Des limites des Nudges – The Atlantic

Frank Pasquale, l’auteur de Black Box Society, explique dans The Atlantic pourquoi les nudges, ces coups de pouces des politiques publiques, parviennent rarement à atteindre leurs buts. 

En fait, explique Pasquale, on commence à se rendre compte que les programmes de ce types ne sont pas toujours efficaces. Ainsi, par exemple, développer l’étiquetage des calories des aliments pour sensibiliser aux questions de santé, ne suffit pas à réduire la malbouffe, expliquait récemment une étude du magazine Health Affairs. L’incitation ne suffit pas à changer l’environnement global. Le nutritionniste Kelly Brownell a ainsi montré que les dépenses gouvernementales américaines pour promouvoir une alimentation plus saine sont une goutte d’eau par rapport au budget marketing de ceux qui promeuvent la malbouffe. 

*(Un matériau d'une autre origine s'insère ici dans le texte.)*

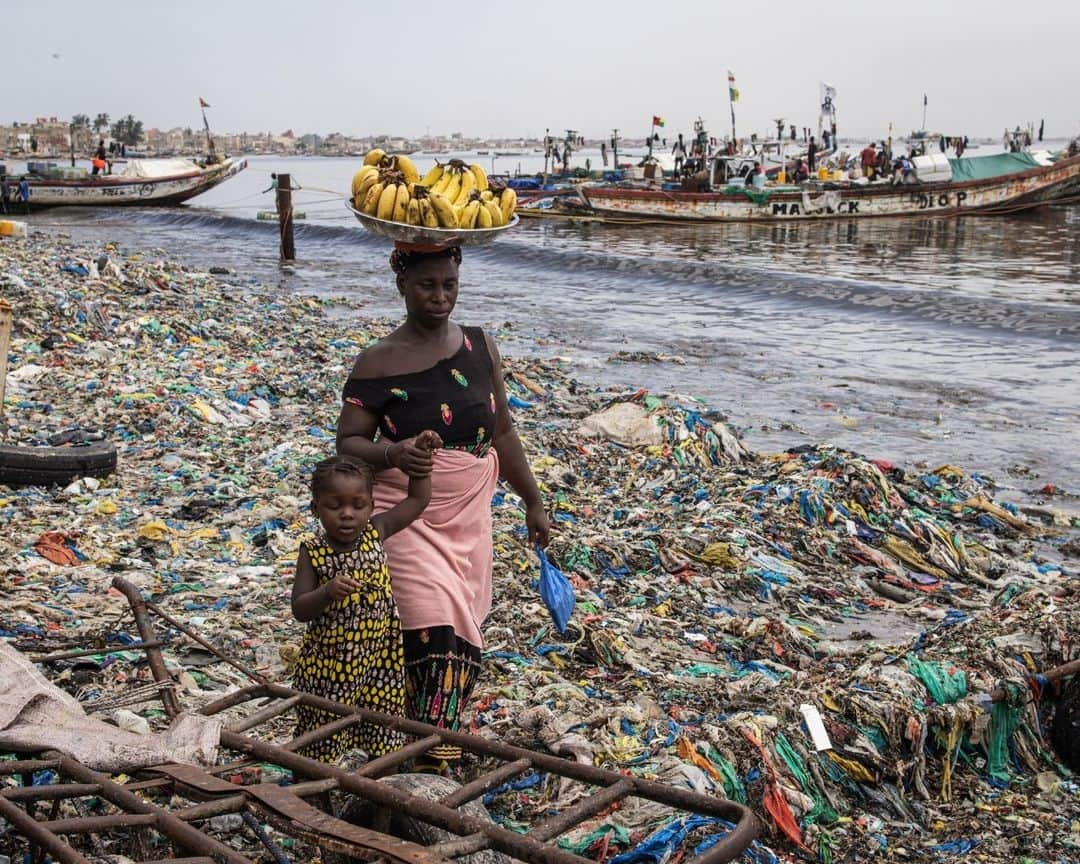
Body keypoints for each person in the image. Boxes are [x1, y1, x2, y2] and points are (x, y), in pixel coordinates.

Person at [336, 243, 550, 770]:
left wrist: (533, 502)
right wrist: (394, 452)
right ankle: (432, 760)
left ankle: (423, 749)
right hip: (407, 508)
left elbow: (501, 430)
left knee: (462, 638)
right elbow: (348, 443)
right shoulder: (378, 361)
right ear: (402, 285)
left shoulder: (480, 346)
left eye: (449, 285)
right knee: (435, 628)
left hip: (468, 515)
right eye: (427, 285)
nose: (440, 297)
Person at [291, 446, 440, 763]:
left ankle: (378, 800)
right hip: (331, 666)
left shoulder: (376, 531)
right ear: (315, 508)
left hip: (380, 661)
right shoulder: (313, 551)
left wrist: (421, 461)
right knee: (323, 736)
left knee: (383, 733)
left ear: (372, 506)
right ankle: (311, 798)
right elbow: (300, 609)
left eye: (358, 506)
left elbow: (417, 501)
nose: (347, 514)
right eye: (335, 506)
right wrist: (327, 592)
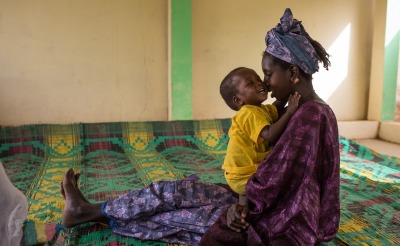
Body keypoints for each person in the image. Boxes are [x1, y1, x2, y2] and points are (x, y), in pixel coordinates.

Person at [199, 8, 340, 246]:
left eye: (267, 74)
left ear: (293, 73)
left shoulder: (309, 115)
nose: (264, 82)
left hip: (282, 212)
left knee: (179, 201)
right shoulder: (302, 109)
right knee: (181, 193)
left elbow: (275, 181)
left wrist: (241, 206)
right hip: (261, 195)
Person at [219, 67, 300, 211]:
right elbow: (270, 134)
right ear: (239, 100)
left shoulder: (259, 109)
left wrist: (288, 89)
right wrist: (290, 112)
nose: (259, 83)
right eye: (250, 84)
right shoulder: (247, 113)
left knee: (249, 193)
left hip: (244, 171)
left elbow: (276, 107)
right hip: (242, 175)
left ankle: (244, 201)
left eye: (258, 78)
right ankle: (246, 201)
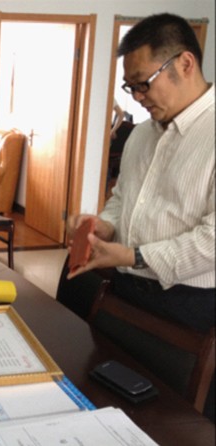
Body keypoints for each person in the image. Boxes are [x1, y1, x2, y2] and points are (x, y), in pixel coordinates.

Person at [67, 13, 214, 332]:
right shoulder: (143, 133)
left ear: (185, 64)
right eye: (130, 87)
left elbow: (212, 240)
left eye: (143, 83)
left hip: (189, 304)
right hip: (125, 289)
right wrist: (106, 226)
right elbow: (123, 197)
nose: (136, 97)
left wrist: (134, 256)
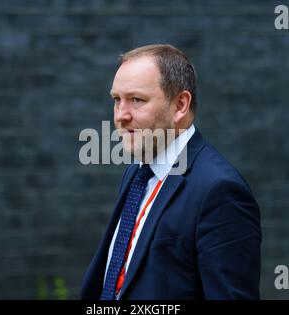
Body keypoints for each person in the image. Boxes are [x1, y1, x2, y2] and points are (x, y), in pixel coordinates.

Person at [80, 44, 261, 300]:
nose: (121, 115)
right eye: (116, 100)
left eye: (136, 100)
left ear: (180, 105)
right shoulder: (137, 173)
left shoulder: (219, 191)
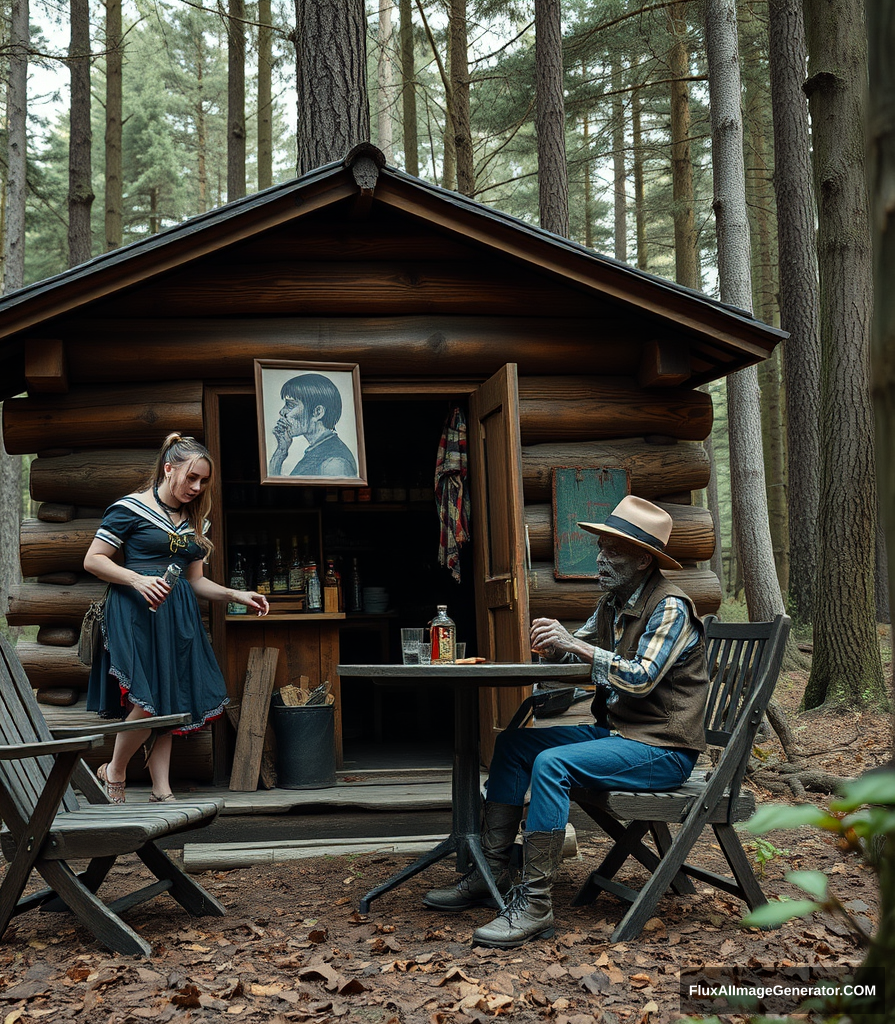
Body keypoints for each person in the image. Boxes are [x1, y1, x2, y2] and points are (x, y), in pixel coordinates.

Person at [424, 495, 709, 949]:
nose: (600, 556)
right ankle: (490, 873)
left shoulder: (670, 606)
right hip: (621, 735)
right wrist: (555, 645)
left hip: (663, 749)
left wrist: (576, 648)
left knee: (552, 764)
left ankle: (535, 905)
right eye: (601, 546)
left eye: (613, 549)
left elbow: (639, 679)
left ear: (642, 558)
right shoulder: (613, 601)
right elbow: (578, 651)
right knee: (514, 746)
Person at [84, 433, 269, 802]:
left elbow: (195, 581)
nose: (197, 487)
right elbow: (93, 560)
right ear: (168, 469)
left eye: (203, 481)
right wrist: (137, 578)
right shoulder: (129, 508)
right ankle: (115, 771)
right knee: (145, 698)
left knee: (169, 694)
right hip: (133, 611)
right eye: (191, 478)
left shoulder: (196, 522)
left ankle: (161, 788)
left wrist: (235, 594)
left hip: (176, 616)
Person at [268, 373, 358, 477]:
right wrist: (281, 451)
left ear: (318, 412)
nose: (282, 412)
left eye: (290, 405)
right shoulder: (318, 450)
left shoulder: (334, 463)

L’économiste américaine Teresa Ghilarducci estime que le système d’épargne retraite par capitalisation américain – le fameux 401(k) -, promu par les économistes comportementaux, a échoué à remplir son objectif et est inapproprié pour de nombreux épargnants. Pour elle, le nudge est en fait un fudge, une façon d’éviter les problèmes les plus épineux en matière d’assurance retraite. Ils ne visent qu’à transférer la responsabilité d’économiser pour sa retraite aux individus, plutôt que d’adresser la question au niveau des politiques publiques. Cet accent mis sur l’individu plutôt que sur les politiques publiques, qui est au coeur même de l’économie comportementale qui s’appuie sur la micro-économie et la psychologie, est aux racines mêmes de l’insécurité en terme de retraites. Déplacer les risques de la société des choix collectifs aux choix personnels ne parvient pas à construire une société plus sûre. Même si les gens peuvent bien sûr être mieux armés par la formation, l’éducation… celle-ci ne suffit pas. Pour le professeur de droit William Simon, la “République du choix” implique une conception étrangement contrainte des moyens et des fins du gouvernement. L’approche individualiste de la prise en compte des problèmes sociaux finit par exacerber les conditions mêmes que ces politiques prétendent améliorer. Pour lui, il est peu probable que les problèmes majeurs auxquels sont confrontés les gouvernements puissent être résolus sans intervention plus directe et sans décisions plus collectives que l’économie comportementale propose.